Supported by one of the leaders of the community, the filmmaker immersed in a world where many Paraguayans feel foreign, despite belonging to a bilingual country (Guarani and Spanish) with an indigenous legacy. “We have many prejudices about them… we believe they are slackers, that they do not want to do anything, but for them it is much more important to get up and be together before entering into a concept of productivity and production”, Encina said.

It is precisely thanks to this film, shot over six years, that Encina was able to understand how the Ayoreo view the world and their way of being, the same idiosyncrasy that marked the development of EAMI from beginning to end. “The first to do the casting were José and the Ayoreo leader; after that, I shared my technical point of view. We also had to ask who wanted to be in the film, because there were people who did not want any part of it. [...] And I understand because many of them were deceived regarding money; also, they wanted to safeguard their children from whites. Besides, there is prostitution and abuse, and the cinema is very invasive because one lands and lowers the equipment like it is a normal thing for the, but it is not”, she recalled.

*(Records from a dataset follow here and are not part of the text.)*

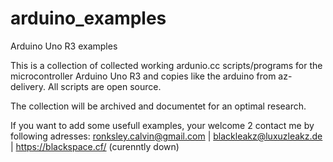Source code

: # arduino_examples
Arduino Uno R3 examples

This is a collection of collected working ardunio.cc scripts/programs for the microcontroller Arduino Uno R3 and copies like the arduino from az-delivery.
All scripts are open source.

The collection will be archived and documentet for an optimal research.

If you want to add some usefull examples, your welcome 2 contact me by following adresses: ronksley.calvin@gmail.com | blackleakz@luxuzleakz.de | https://blackspace.cf/ (curenntly down)


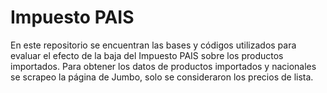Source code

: # Impuesto PAIS
En este repositorio se encuentran las bases y códigos utilizados para evaluar el efecto de la baja del Impuesto PAIS sobre los productos importados.
Para obtener los datos de productos importados y nacionales se scrapeo la página de Jumbo, solo se consideraron los precios de lista.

However, the greatest lesson for Encina has been “the importance of being where one belongs”. “We offered them what we ate and the way we lived, a room with a bed because we thought it was the best. But our food was not good for them, and they also asked for a bigger room to stay all together. The only thing they wanted was the tour to end to go back home. That way, what I learnt is the importance of respecting peoples’ right to belong to where they want”, said Encina.


Many new productions about stories of the uprooting of Indigenous communities in Latin America have been released in theaters in recent years.

Beyond considering them part of a trend, Encina believes that it is the expression of cinema’s commitment to make a reality visible to society. 

“We know that we are descendants of indigenous people, and that it is part of our history, of our being, of everyday life. The Spanish linguist and anthropologist Bartomeu Meliá, a staunch defender of indigenous rights in Paraguay, once said a phrase that seemed brilliant to me: ‘Paraguay’s great misfortune is that it descends from indigenous people, speaks an indigenous language, and does not want to be indigenous.’”

The director hopes EAMI will be a message to the political class to guarantee the protection of the rights of Indigenous people living in voluntary isolation, and promote precautionary measures to stop the indiscriminate deforestation in their ancestral lands.